= Beginning of Section =

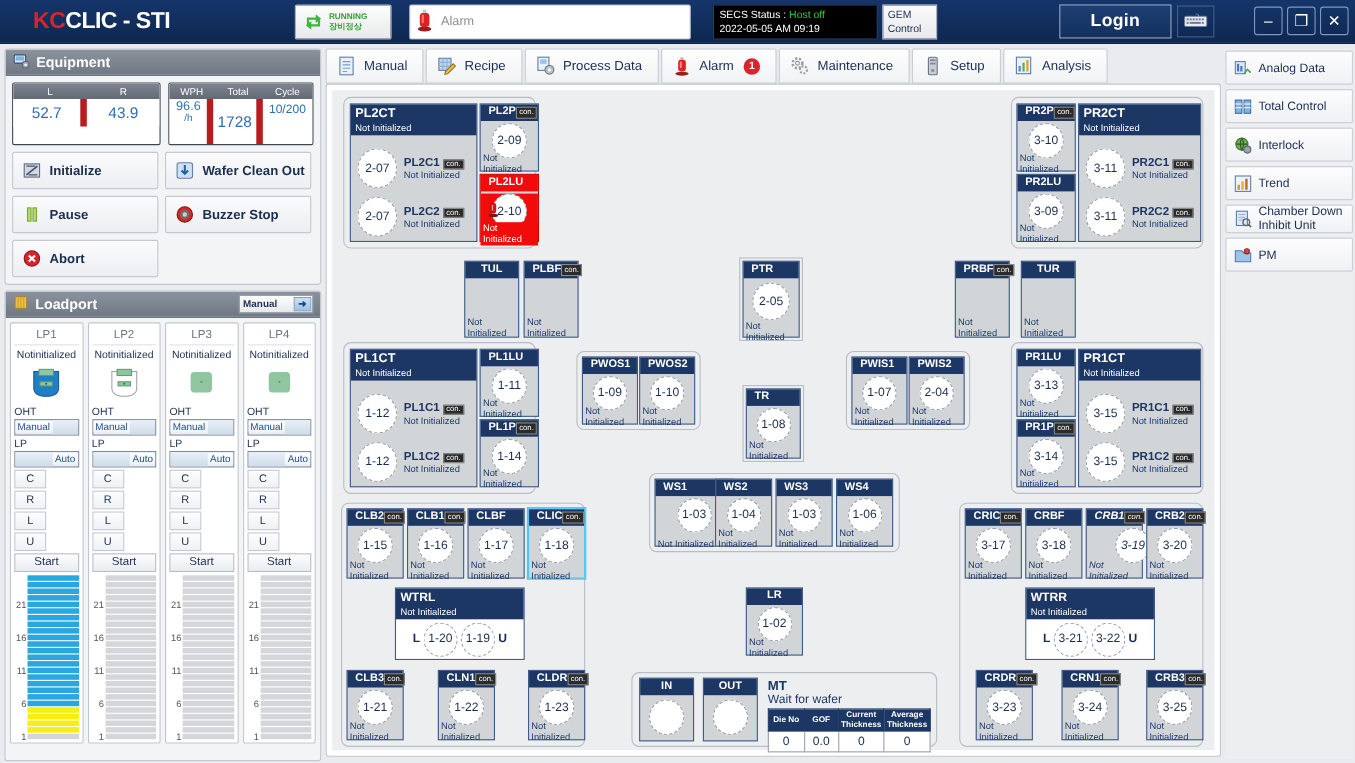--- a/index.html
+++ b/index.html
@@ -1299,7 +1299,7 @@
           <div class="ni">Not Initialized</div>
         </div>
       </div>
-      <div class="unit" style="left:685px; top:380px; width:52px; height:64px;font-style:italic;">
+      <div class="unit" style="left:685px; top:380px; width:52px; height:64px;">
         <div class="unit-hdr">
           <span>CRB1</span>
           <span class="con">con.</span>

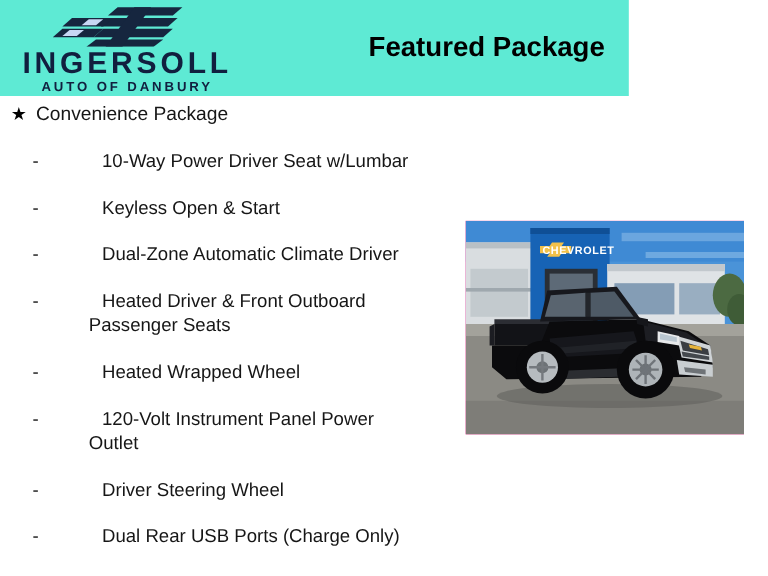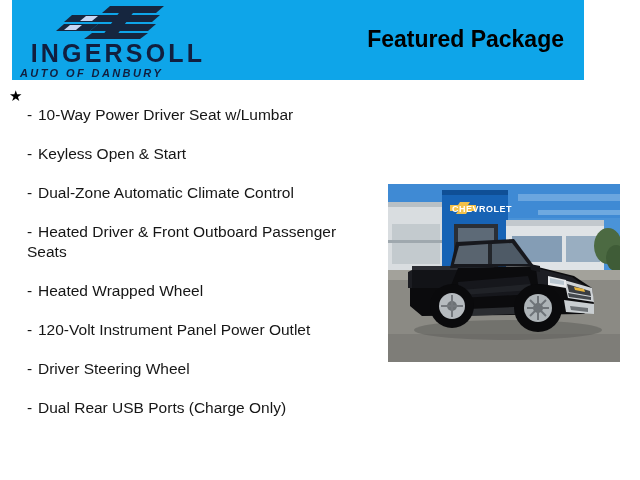--- a/index.html
+++ b/index.html
@@ -23,11 +23,11 @@
   
   .header {
     position: absolute;
-    left: 12px;
+    left: 0;
     top: 0;
-    width: 572px;
+    width: 524px;
     height: 80px;
-    background: #0ea5e9;
+    background: #5eead4;
     box-sizing: border-box;
   }
   .brand {

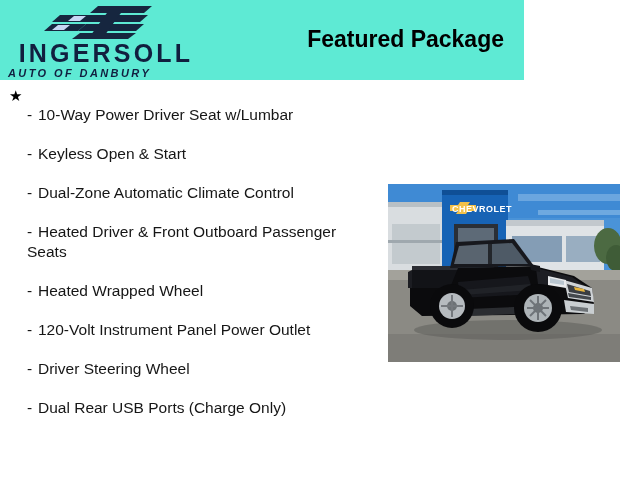--- a/index.html
+++ b/index.html
@@ -62,13 +62,13 @@
     left: 8px;
     top: 65px;
     width: 196px;
+    text-align: center;
     font-size: 11px;
     font-weight: bold;
     letter-spacing: 2.4px;
     color: #111f3f;
     line-height: 12px;
     white-space: nowrap;
-    font-style: italic;
   }
   .header-title {
     position: absolute;

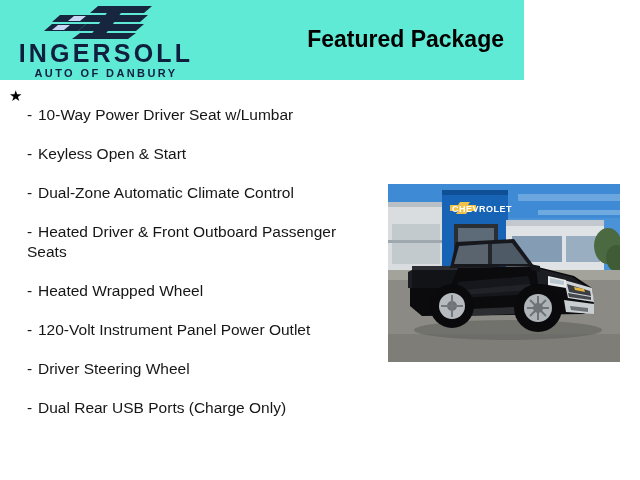--- a/index.html
+++ b/index.html
@@ -174,6 +174,7 @@
 
     <div class="feat-head">
       <span class="feat-star">★</span>
+      <span>Convenience Package</span>
     </div>
 
     <div class="feat-item">

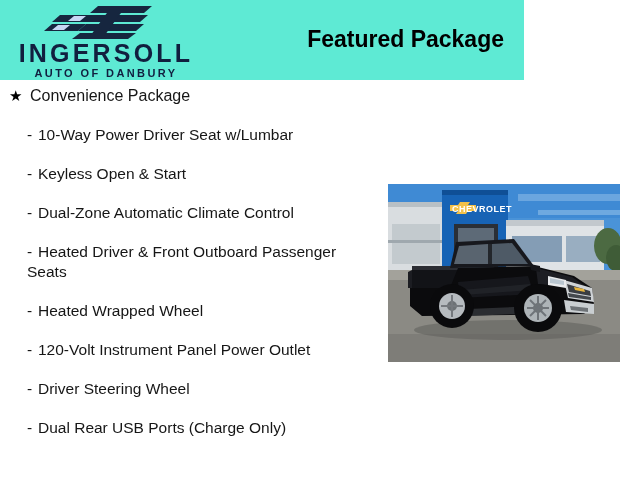--- a/index.html
+++ b/index.html
@@ -122,6 +122,7 @@
   .feat-text {
     display: block;
     text-indent: 11px;
+    margin-left: 47px;
   }
 
   

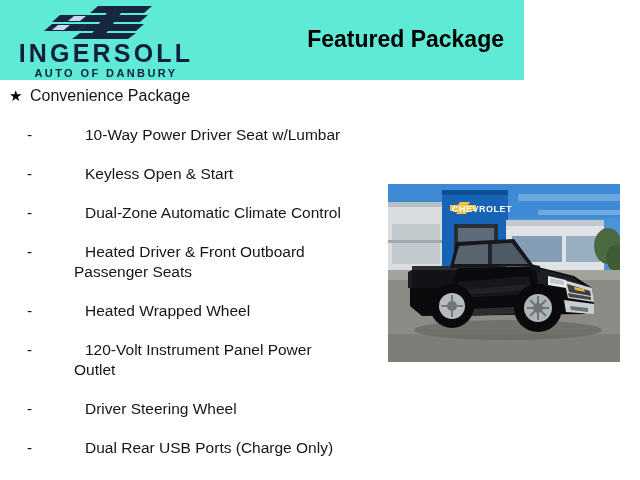--- a/index.html
+++ b/index.html
@@ -188,7 +188,7 @@
     </div>
     <div class="feat-item">
       <span class="feat-dash">-</span>
-      <span class="feat-text">Dual-Zone Automatic Climate Control</span>
+      <span class="feat-text">Dual-Zone Automatic Climate Driver</span>
     </div>
     <div class="feat-item">
       <span class="feat-dash">-</span>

= End of Section =

Would you please print out all the records above exactly, minus any pictures?

--- a/index.html
+++ b/index.html
@@ -1299,7 +1299,7 @@
           <div class="ni">Not Initialized</div>
         </div>
       </div>
-      <div class="unit" style="left:685px; top:380px; width:52px; height:64px;font-style:italic;">
+      <div class="unit" style="left:685px; top:380px; width:52px; height:64px;">
         <div class="unit-hdr">
           <span>CRB1</span>
           <span class="con">con.</span>

--- a/index.html
+++ b/index.html
@@ -23,11 +23,11 @@
   
   .header {
     position: absolute;
-    left: 12px;
+    left: 0;
     top: 0;
-    width: 572px;
+    width: 524px;
     height: 80px;
-    background: #0ea5e9;
+    background: #5eead4;
     box-sizing: border-box;
   }
   .brand {

--- a/index.html
+++ b/index.html
@@ -62,13 +62,13 @@
     left: 8px;
     top: 65px;
     width: 196px;
+    text-align: center;
     font-size: 11px;
     font-weight: bold;
     letter-spacing: 2.4px;
     color: #111f3f;
     line-height: 12px;
     white-space: nowrap;
-    font-style: italic;
   }
   .header-title {
     position: absolute;

--- a/index.html
+++ b/index.html
@@ -174,6 +174,7 @@
 
     <div class="feat-head">
       <span class="feat-star">★</span>
+      <span>Convenience Package</span>
     </div>
 
     <div class="feat-item">

--- a/index.html
+++ b/index.html
@@ -122,6 +122,7 @@
   .feat-text {
     display: block;
     text-indent: 11px;
+    margin-left: 47px;
   }
 
   

--- a/index.html
+++ b/index.html
@@ -188,7 +188,7 @@
     </div>
     <div class="feat-item">
       <span class="feat-dash">-</span>
-      <span class="feat-text">Dual-Zone Automatic Climate Control</span>
+      <span class="feat-text">Dual-Zone Automatic Climate Driver</span>
     </div>
     <div class="feat-item">
       <span class="feat-dash">-</span>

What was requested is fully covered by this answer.